Substantial changes were: 1) The objective related to the hyperinsulinaemic-euglycaemic clamp was moved from a secondary to an exploratory objective; 2) The 4-point and 7-point glucose profiles were removed as secondary endpoints, as they were not sensitive enough to detect potential effects; 3) Adequate contraception was required for females of childbearing potential who were sexually active with a non-sterile male partner;4) Discontinuation criteria related to dropping heart rate and systolic blood pressure were clarified to be accompanied by symptoms; 5) Storage condition of study drug was changed for consistency with the study drug label and EU labeling for solid dosage forms; 6) Laboratory tests for FPG and fasting insulin were removed from the Week 4, 8, 16, and 20 visits; and 7) Provision was added to allow the Investigator’s discretion on the performance of the hyperinsulinemic-euglycemic clamp procedure for certain subjects if appropriate.

Substantial changes were: 1) A 36-week Extension Period (EP) was added to capture longer term safety and exploratory efficacy data of PBI-4050 in subjects with ALMS; 2) The time period to collect historical data relevant to the disease course was extended from 3 to 10 years; 3) The Data Safety Monitoring Board reviewed individual safety data during the 36-week EP and determined if the safety data supported an additional 36 weeks of study drug treatment; 4) Glycated hemoglobin was performed at every visit during the initial 24 weeks of study drug treatment to capture more data; 5) Exclusion criterion 10 was added to exclude subjects who had a history of an allergic reaction to PBI-4050 or any of its excipients; 6) Based on the addition of a 36-week EP, the primary analysis was to be conducted after the initial 24 weeks of study drug treatment and a final analysis was to be completed at the end of the EP; 7) Subjects were required to give informed consent in order to enter into the 36-week EP; 8) According to the Investigator's Brochure, organic anion transporter (OAT) inhibition could lead to a clinically relevant drug interaction at efficacious human exposures of PBI-4050 based on in vitro inhibitory potency. Therefore, concomitant use of substrates for OAT1 and OAT3 was to be avoided or Investigators were to closely monitor the subject for possible dose adjustments of concomitant substrates for OAT1 and OAT3; 9) Subjects who had already stopped study drug at Week 24 and completed an End of Study (EoS) visit recommenced capture of concomitant therapy at the Start of Extension Study visit; 10) Subjects who had stopped study drug and completed an EoS visit and wanted to continue treatment in the EP were required to meet inclusion and exclusion criteria in order to be treated during the EP; and 11) Secondary and exploratory biomarkers of glucose metabolism were only analyzed at visits that the subject was required to attend fasted.

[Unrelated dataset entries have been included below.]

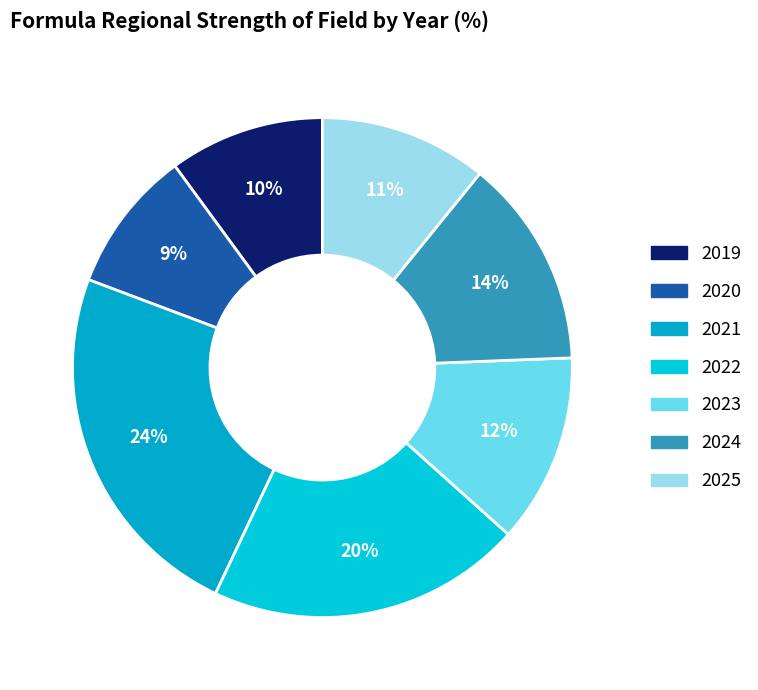

Does 2024 account for over 50% of the chart?

No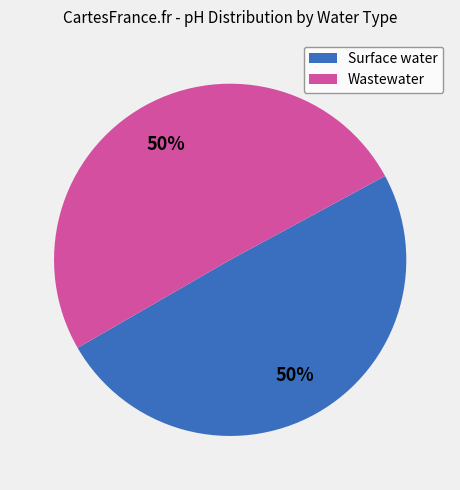

To the nearest percent, what is the average slice percentage?

50%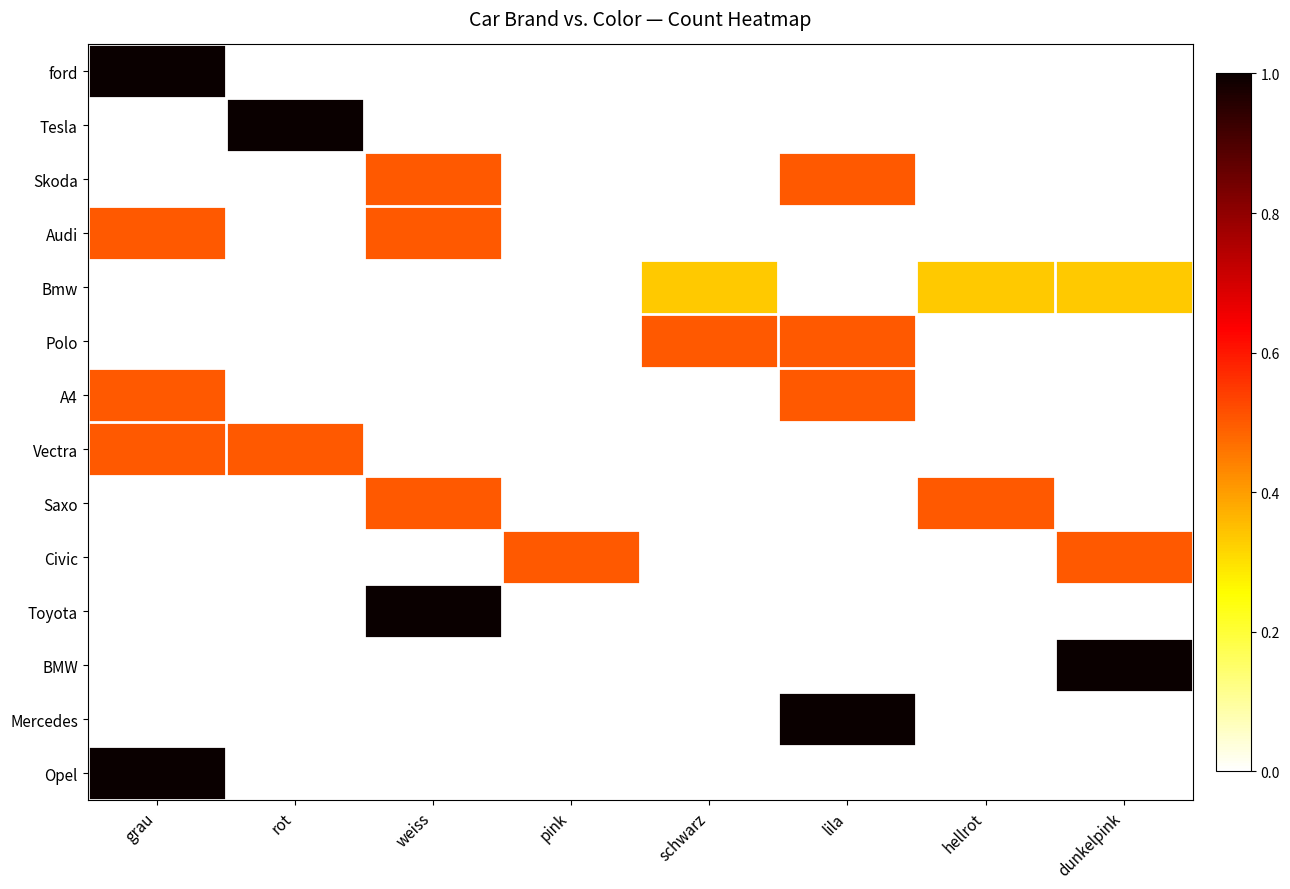

Between dunkelpink and lila, which is larger?

dunkelpink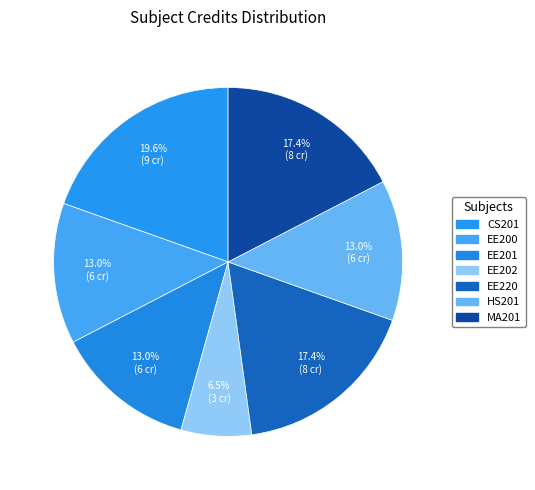

How many slices are in this pie chart?

7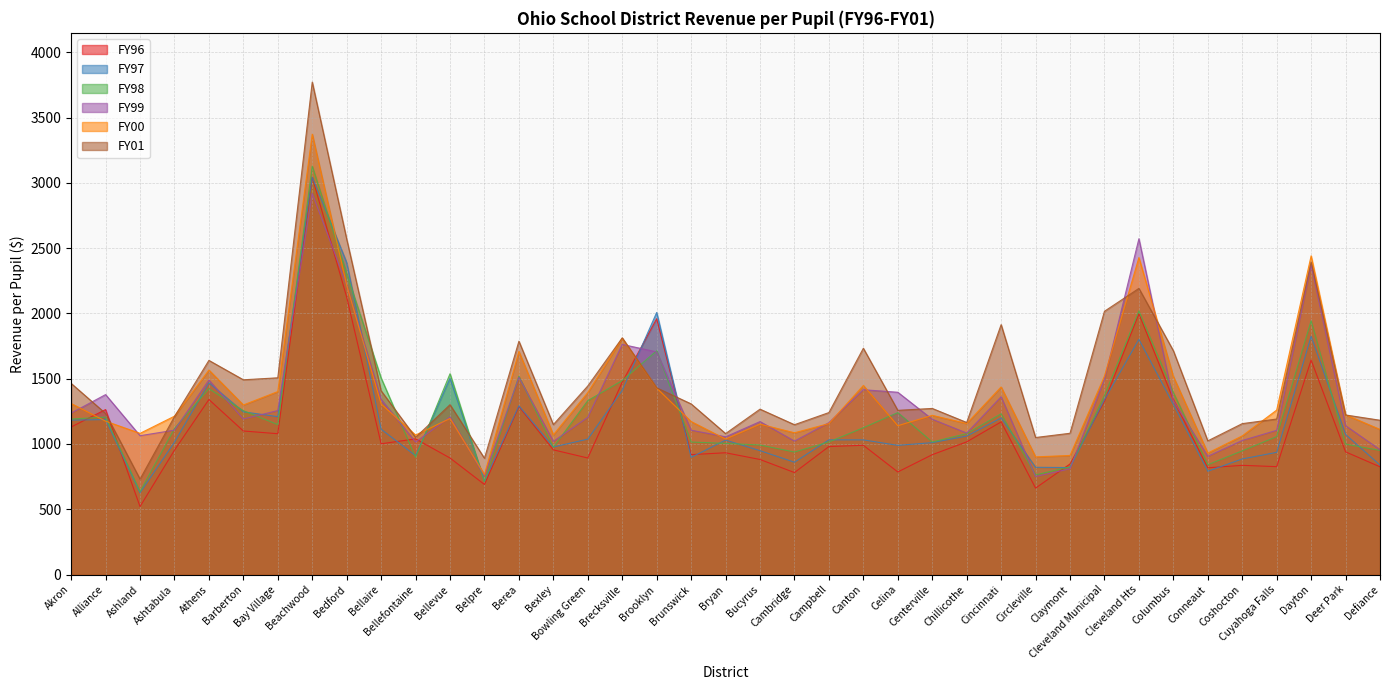

True or false: FY99 has more than 0 interior local peaks.

True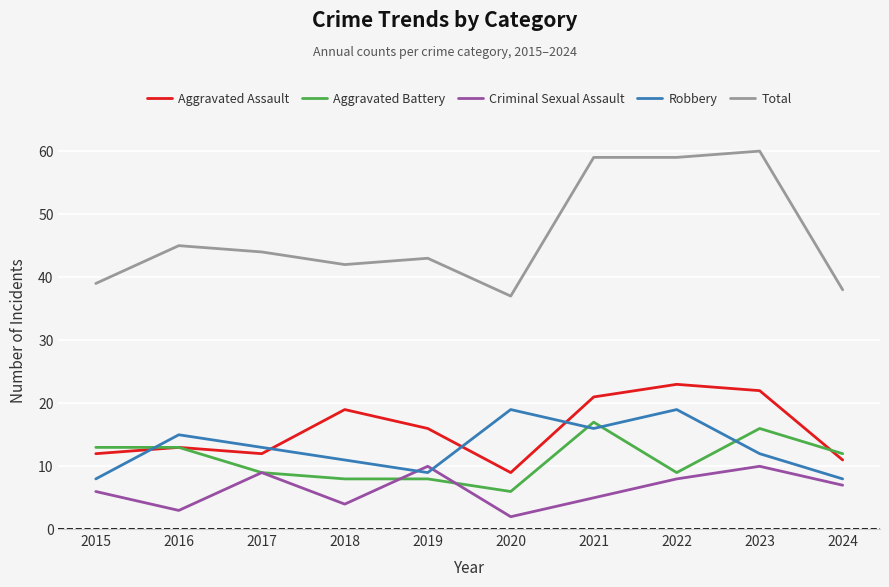

How many series are shown in this chart?

5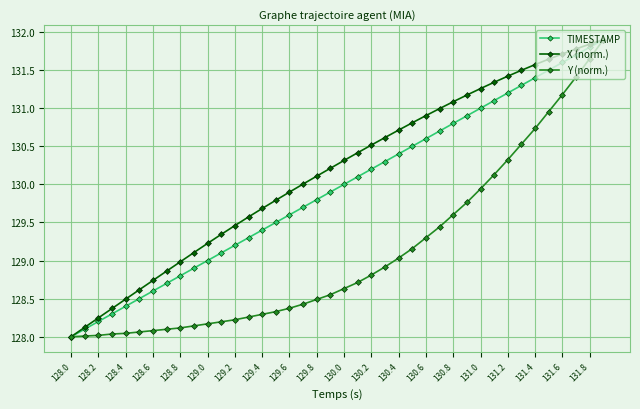

What is the value of the Y (norm.) point at the 26th from the left?

129.2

Substantial changes were: 1) Added 12 weeks to the 36-week Extension Period (EP) to allow subjects who completed the 36-week EP to continue study drug treatment without a break until the rollover study was open for enrolment (i.e., approved and initiated); 2) A Data Safety Monitoring Board continued to review individual subject safety data through the EP, regardless of whether it was 36- or 48-weeks in duration; 3) Clarified that subjects who entered the EP at Week 24 signed informed consent; 4) Liver and cardiac magnetic resonance imaging scans were removed from the EP Week 12 and EP Week 24 visits to reduce subjects’ burden and radiological exposure in the study; 5) Subjects who completed study drug treatment through the EP Week 48 visit were eligible to enter a rollover study in order to continue ongoing study drug without any break in treatment; 6) Removed Inclusion Criterion #6 restricting subjects who had a body mass index of at least 25 kg/m2 to broaden the subject population; 7) Revised Exclusion Criterion #6 to add use of any moderate/potent inducer or inhibitor of cytochrome P450 (CYP) 2C9 isozyme, based on preclinical data showing that CYP2C9 is the major isoform responsible for the metabolism of PBI-4050 and that co-administration of drugs known to be inducers or inhibitors of CYP2C9 could alter the rate of metabolic clearance of PBI 4050; 8) Added telephone contacts for subjects who could not enroll in the rollover study because it was not open for enrolment and for subjects who completed the 48-week EP but chose not to enter the rollover study; and 9) Since subjects could enroll in a rollover study at either the EP Week 36 or EP Week 48 visit without completing the End of Study visit, the defined end of the study was changed to the final visit of the final subject in the study.